▶ **What the exercise asks**
Rewrite the records below with every "Management" changed to "Administration" and everything else left unchanged, and leave the pictures out of your answer.

▶ **Exercise materials**

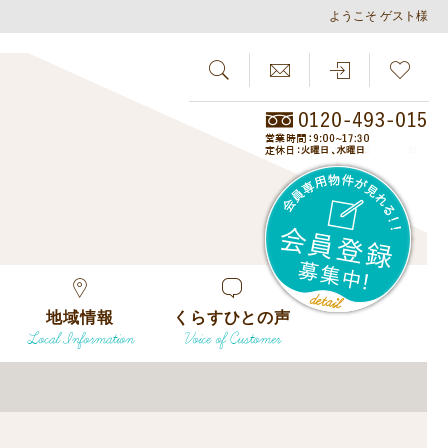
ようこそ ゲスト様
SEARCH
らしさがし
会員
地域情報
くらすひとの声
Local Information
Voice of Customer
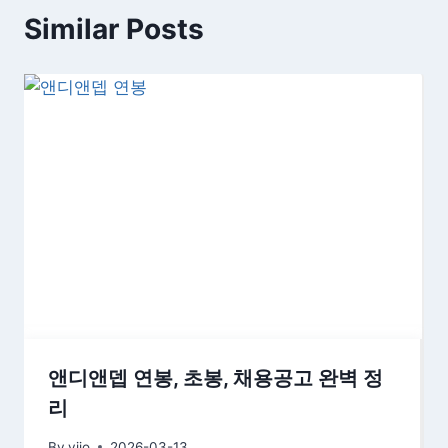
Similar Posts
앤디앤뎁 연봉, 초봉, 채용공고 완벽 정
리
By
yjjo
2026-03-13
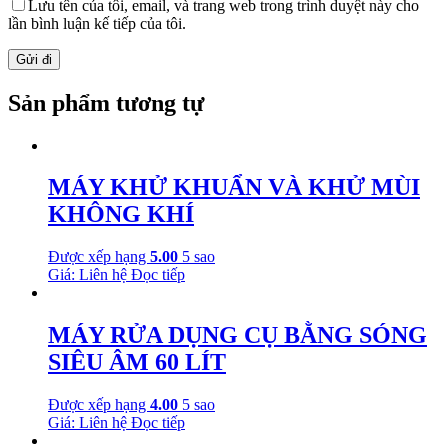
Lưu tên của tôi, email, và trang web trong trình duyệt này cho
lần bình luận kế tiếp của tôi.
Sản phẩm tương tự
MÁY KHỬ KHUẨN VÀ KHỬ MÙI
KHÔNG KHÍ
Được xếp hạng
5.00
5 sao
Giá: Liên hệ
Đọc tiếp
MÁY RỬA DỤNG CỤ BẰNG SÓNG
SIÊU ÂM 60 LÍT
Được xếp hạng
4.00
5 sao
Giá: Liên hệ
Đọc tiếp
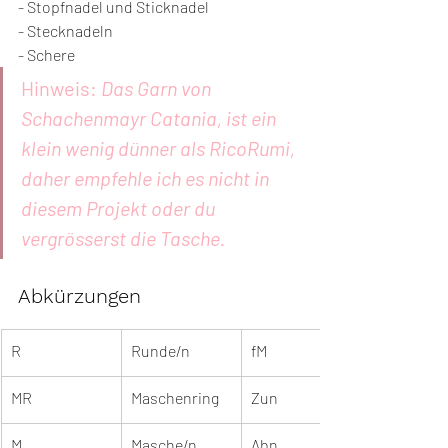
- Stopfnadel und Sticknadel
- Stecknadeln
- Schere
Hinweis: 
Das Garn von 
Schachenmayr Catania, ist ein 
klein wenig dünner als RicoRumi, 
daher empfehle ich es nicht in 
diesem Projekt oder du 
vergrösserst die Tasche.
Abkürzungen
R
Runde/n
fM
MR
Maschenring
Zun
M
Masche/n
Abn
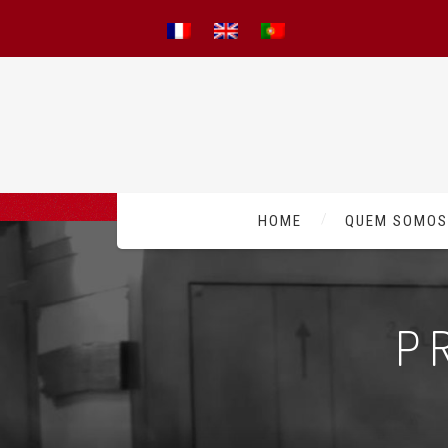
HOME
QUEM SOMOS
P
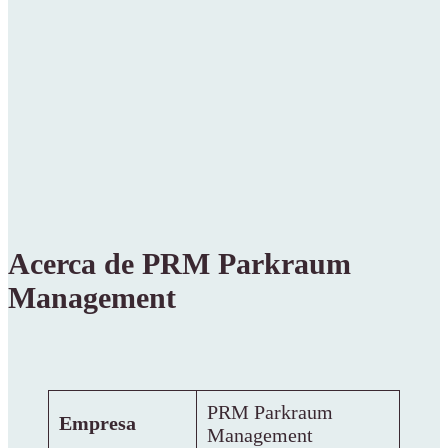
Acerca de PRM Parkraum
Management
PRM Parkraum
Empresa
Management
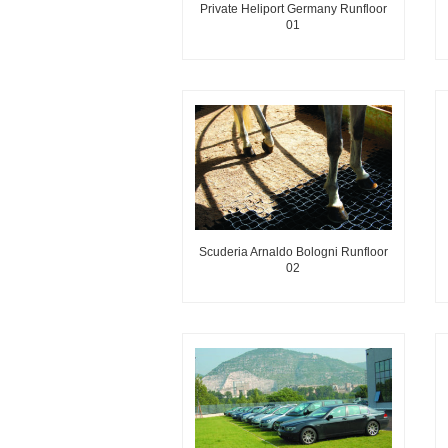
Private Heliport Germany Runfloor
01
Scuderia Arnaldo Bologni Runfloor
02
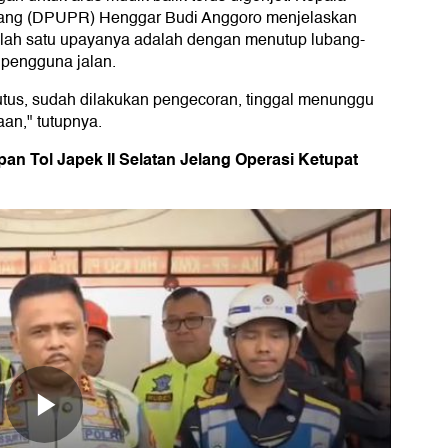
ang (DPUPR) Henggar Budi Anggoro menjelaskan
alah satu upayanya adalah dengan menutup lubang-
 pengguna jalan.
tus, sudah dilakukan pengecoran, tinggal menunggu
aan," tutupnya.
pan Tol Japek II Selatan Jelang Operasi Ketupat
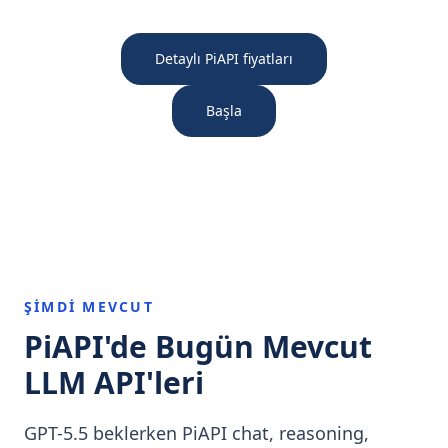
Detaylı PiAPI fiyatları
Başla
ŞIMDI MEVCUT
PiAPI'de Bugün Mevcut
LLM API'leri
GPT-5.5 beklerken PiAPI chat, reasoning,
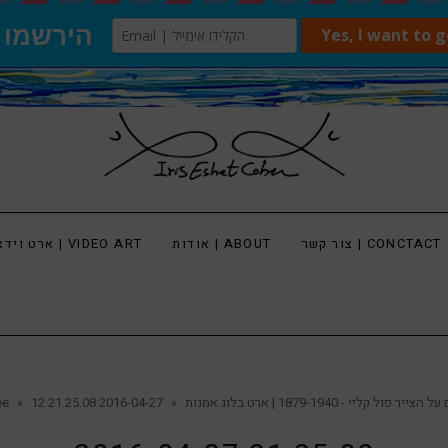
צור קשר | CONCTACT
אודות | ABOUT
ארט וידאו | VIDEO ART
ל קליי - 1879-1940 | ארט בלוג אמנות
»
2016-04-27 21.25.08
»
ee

▶ **Answer for this exercise**
ようこそ ゲスト様
SEARCH
らしさがし
会員
地域情報
くらすひとの声
Local Information
Voice of Customer
Similar Posts
앤디앤뎁 연봉, 초봉, 채용공고 완벽 정
리
By
yjjo
2026-03-13
Lưu tên của tôi, email, và trang web trong trình duyệt này cho
lần bình luận kế tiếp của tôi.
Sản phẩm tương tự
MÁY KHỬ KHUẨN VÀ KHỬ MÙI
KHÔNG KHÍ
Được xếp hạng
5.00
5 sao
Giá: Liên hệ
Đọc tiếp
MÁY RỬA DỤNG CỤ BẰNG SÓNG
SIÊU ÂM 60 LÍT
Được xếp hạng
4.00
5 sao
Giá: Liên hệ
Đọc tiếp
- Stopfnadel und Sticknadel
- Stecknadeln
- Schere
Hinweis: 
Das Garn von 
Schachenmayr Catania, ist ein 
klein wenig dünner als RicoRumi, 
daher empfehle ich es nicht in 
diesem Projekt oder du 
vergrösserst die Tasche.
Abkürzungen
R
Runde/n
fM
MR
Maschenring
Zun
M
Masche/n
Abn
HOME
QUEM SOMOS
P
Acerca de PRM Parkraum
Administration
PRM Parkraum
Empresa
Administration
Private Heliport Germany Runfloor
01
Scuderia Arnaldo Bologni Runfloor
02
ang (DPUPR) Henggar Budi Anggoro menjelaskan
alah satu upayanya adalah dengan menutup lubang-
 pengguna jalan.
tus, sudah dilakukan pengecoran, tinggal menunggu
aan," tutupnya.
pan Tol Japek II Selatan Jelang Operasi Ketupat
Detaylı PiAPI fiyatları
Başla
ŞIMDI MEVCUT
PiAPI'de Bugün Mevcut
LLM API'leri
GPT-5.5 beklerken PiAPI chat, reasoning,
צור קשר | CONCTACT
אודות | ABOUT
ארט וידאו | VIDEO ART
ל קליי - 1879-1940 | ארט בלוג אמנות
»
2016-04-27 21.25.08
»
ee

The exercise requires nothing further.